When running RStan jobs in R on a cluster, is it possible using too many cores will result in insufficient memory?

I am currently trying to run a parallelized RStan job on a computing cluster in R. I am doing this by specifying the following two options:

options(mc.cores = parallel::detectCores())
rstan_options(auto_write = TRUE)

The above allocates 48 cores available and the total RAM I have is 180 GB. I always thought in theory that more cores and more RAM was better. I am running very long jobs and I am getting insufficient memory errors in my cluster. I am wondering if I am perhaps not giving enough memory to each core. Is it possible that the 48 cores each are splitting the 180 GB and each core is then maxed out?

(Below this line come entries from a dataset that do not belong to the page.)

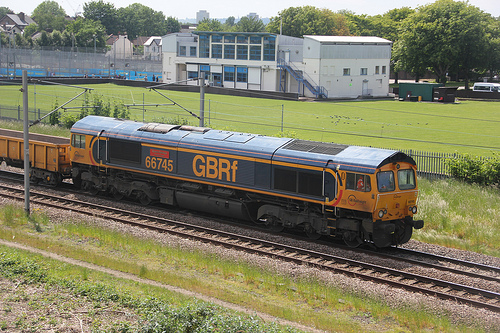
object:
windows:
[393, 167, 422, 190]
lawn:
[351, 102, 488, 138]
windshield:
[373, 163, 418, 196]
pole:
[16, 73, 36, 212]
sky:
[2, 0, 498, 27]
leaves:
[392, 0, 500, 77]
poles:
[197, 75, 209, 129]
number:
[137, 149, 179, 174]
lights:
[378, 206, 392, 217]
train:
[0, 115, 426, 252]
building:
[158, 23, 403, 105]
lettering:
[186, 148, 243, 184]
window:
[381, 167, 399, 193]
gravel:
[0, 153, 492, 328]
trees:
[0, 0, 181, 69]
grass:
[2, 73, 497, 326]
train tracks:
[3, 150, 499, 312]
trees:
[390, 0, 500, 93]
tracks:
[0, 170, 500, 314]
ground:
[0, 249, 500, 333]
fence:
[330, 145, 500, 187]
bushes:
[446, 120, 484, 189]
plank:
[133, 214, 177, 227]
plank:
[188, 223, 224, 239]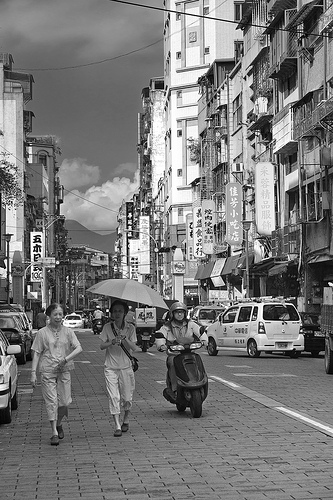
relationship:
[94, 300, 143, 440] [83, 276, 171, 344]
woman carrying an umbrella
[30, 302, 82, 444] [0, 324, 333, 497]
woman walking down road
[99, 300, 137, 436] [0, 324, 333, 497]
woman walking down road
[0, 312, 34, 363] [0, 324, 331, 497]
vehicle on road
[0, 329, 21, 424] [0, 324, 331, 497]
vehicle on road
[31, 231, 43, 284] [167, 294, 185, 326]
helmet on head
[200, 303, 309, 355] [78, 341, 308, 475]
car on road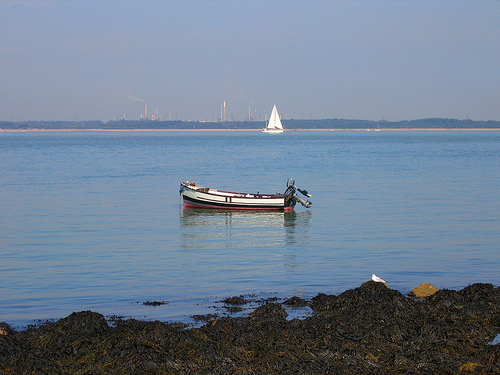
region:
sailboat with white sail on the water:
[257, 103, 287, 137]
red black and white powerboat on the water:
[167, 173, 314, 220]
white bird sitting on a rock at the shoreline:
[360, 268, 395, 290]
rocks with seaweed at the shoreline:
[0, 283, 305, 368]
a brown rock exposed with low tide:
[405, 278, 450, 305]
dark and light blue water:
[2, 130, 178, 292]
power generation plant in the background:
[101, 93, 262, 128]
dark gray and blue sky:
[15, 8, 480, 101]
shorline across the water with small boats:
[0, 122, 487, 138]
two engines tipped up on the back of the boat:
[277, 175, 318, 216]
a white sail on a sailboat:
[265, 103, 274, 130]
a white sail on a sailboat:
[275, 104, 282, 129]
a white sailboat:
[263, 100, 283, 133]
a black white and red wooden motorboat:
[180, 175, 312, 223]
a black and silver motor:
[282, 186, 309, 204]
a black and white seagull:
[369, 268, 387, 287]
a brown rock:
[408, 278, 439, 299]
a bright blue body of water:
[3, 131, 493, 329]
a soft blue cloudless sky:
[2, 4, 498, 119]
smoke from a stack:
[125, 91, 146, 102]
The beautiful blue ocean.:
[0, 127, 498, 330]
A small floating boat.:
[178, 176, 312, 215]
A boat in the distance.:
[261, 102, 284, 134]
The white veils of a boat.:
[266, 100, 283, 129]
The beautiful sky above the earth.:
[0, 0, 498, 116]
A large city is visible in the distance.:
[0, 98, 497, 128]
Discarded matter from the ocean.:
[1, 274, 498, 373]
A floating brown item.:
[410, 280, 440, 298]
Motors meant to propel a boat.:
[283, 176, 313, 211]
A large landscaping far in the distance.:
[0, 116, 497, 127]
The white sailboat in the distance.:
[262, 108, 293, 139]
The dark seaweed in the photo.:
[11, 286, 498, 371]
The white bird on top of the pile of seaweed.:
[368, 265, 394, 285]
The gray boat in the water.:
[182, 175, 317, 207]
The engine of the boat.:
[287, 177, 314, 210]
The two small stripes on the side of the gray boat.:
[225, 193, 235, 205]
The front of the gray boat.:
[179, 178, 193, 195]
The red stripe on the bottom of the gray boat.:
[177, 198, 296, 220]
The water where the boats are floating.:
[4, 131, 499, 323]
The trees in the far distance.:
[14, 92, 496, 135]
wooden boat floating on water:
[156, 175, 332, 229]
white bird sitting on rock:
[352, 262, 393, 296]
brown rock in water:
[404, 271, 446, 306]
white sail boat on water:
[259, 91, 291, 136]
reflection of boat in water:
[182, 209, 292, 244]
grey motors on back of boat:
[278, 173, 333, 208]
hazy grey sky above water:
[28, 3, 490, 84]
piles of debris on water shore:
[339, 311, 456, 373]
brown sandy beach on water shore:
[382, 121, 497, 133]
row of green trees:
[21, 116, 203, 128]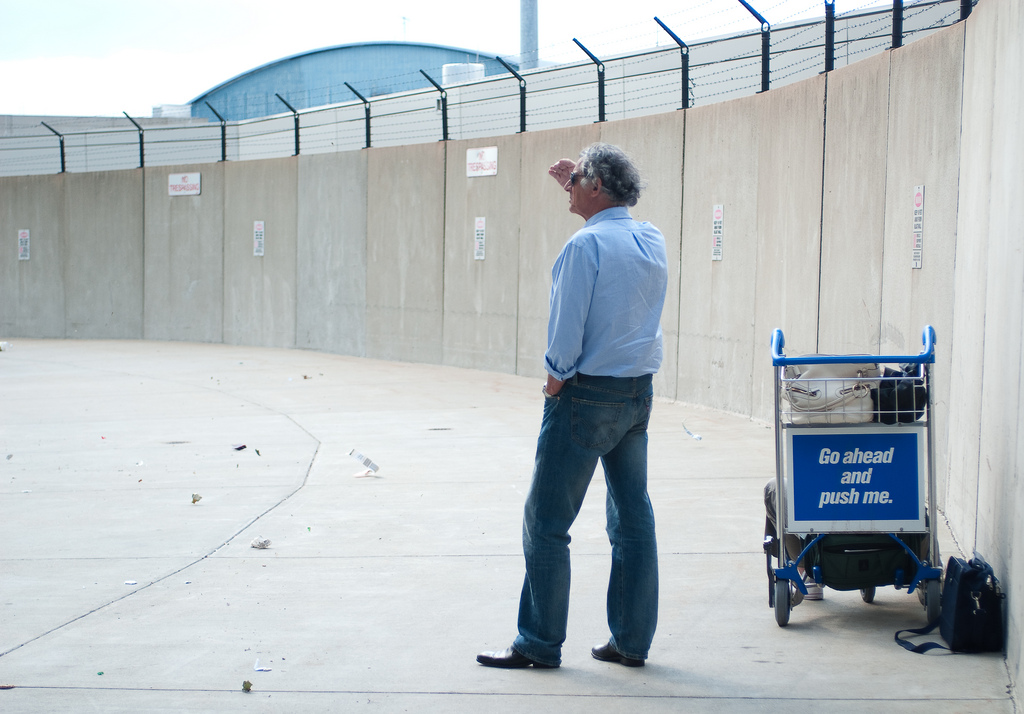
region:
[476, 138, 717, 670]
The man is wearing a blue shirt.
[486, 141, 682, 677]
The man is wearing blue pants.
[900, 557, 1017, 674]
A bag is up against the wall.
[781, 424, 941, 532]
The sign is blue and white.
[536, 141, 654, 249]
The man is wearing sunglasses.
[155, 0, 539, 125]
The building is blue.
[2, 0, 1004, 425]
The cement wall has a fence on top of it.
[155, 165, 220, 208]
A sign is posted on the wall.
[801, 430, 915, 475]
"Go ahead" written on a sign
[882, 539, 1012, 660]
Black bag with a strap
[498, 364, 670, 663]
A pair of blue jeans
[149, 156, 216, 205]
White sign attached to the wall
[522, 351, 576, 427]
A hand in a pocket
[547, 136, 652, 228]
Man is wearing sunglasses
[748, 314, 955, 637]
Bags on a cart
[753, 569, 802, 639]
A round black wheel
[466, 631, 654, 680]
A pair of black shoes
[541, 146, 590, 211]
a man with his hand raised to his face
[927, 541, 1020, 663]
a black bag on the ground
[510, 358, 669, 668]
a man wearing blue jeans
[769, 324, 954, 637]
a cart with wheels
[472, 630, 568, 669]
a man wearing black boots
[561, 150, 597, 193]
a man wearing sunglasses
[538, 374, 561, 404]
a man with his hand in his pants pocket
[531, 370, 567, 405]
a man wearing a wrist watch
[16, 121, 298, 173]
a fence on top of concrete wall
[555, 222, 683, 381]
The man is wearing a blue shirt.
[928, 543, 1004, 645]
A black bag on the ground.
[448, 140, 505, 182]
A sign on the wall.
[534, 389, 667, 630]
The man is wearing blue jeans.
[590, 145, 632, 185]
The man has grey and black hair.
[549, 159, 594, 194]
The man is wearing sunglasses.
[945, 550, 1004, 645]
The bag is black.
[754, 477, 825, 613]
A person leg on the cart.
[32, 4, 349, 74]
The sky is clear and blue.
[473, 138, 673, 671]
Man is standing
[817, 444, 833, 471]
A letter on a sign.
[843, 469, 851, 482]
A letter on a sign.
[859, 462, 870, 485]
A letter on a sign.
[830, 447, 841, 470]
A letter on a sign.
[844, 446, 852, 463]
A letter on a sign.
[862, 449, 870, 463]
A letter on a sign.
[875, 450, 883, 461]
A letter on a sign.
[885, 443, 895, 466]
A letter on a sign.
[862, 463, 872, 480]
A letter on a sign.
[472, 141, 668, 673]
the man is standing up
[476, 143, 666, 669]
the man has gray hair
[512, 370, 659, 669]
the denim jeans are blue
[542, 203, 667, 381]
the long sleeved shirt is blue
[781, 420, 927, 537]
the sign is blue and white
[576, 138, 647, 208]
the hair is gray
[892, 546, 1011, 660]
the black bag has a strap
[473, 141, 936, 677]
the luggage cart near the man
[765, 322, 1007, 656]
the bag near the luggage cart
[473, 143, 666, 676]
the man is wearing sunglasses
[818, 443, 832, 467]
A letter on a sign.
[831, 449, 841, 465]
A letter on a sign.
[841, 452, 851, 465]
A letter on a sign.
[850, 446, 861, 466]
A letter on a sign.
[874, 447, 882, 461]
A letter on a sign.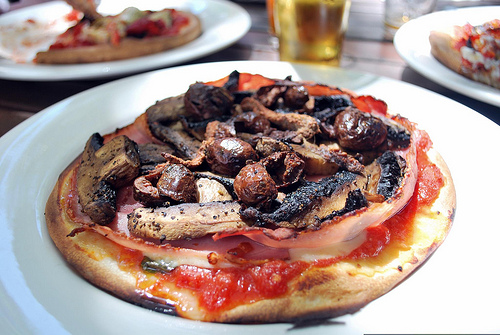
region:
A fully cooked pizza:
[40, 67, 471, 330]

If I were to use the 180 GB of RAM and instead had 3 cores, would this get around memory errors? Or is it no matter how many cores I have, the total memory will always be used up at some point if its a long job? Thanks!

1 Like

Hey! Generally, with more cores you will need more memory. I don’t know the specifics (other people around here would know that), but think for example about the numbers of draw that need to be saved, which linearly increases with the number of cores (but other stuff needs memory as well).

This, for example, should run fine.

I saw your other post regarding a related topic, and I would suggest that you try to utilize the number of cores at your disposal through things like map_rect etc. Those kind of things are not that easy to use yet, I’m afraid. There is a tutorial on Richard McElreath’s GitHub iirc, which could be interesting for you.

Cheers! :)

2 Likes

Hello,

here a plot of cores vs memory usage

  • x axis total number of draws * data

  • y memory usage

  • columns number of cores

In this case the memory does not get affected much for HMC


For completeness this is the time gain I am getting

1 Like

Thank you for this! May I ask how many chains you used in your simulation? I now understand that it will only use as many cores as chains, so the simulation done with at least 8-16 cores, which is why the time decreases? Thanks!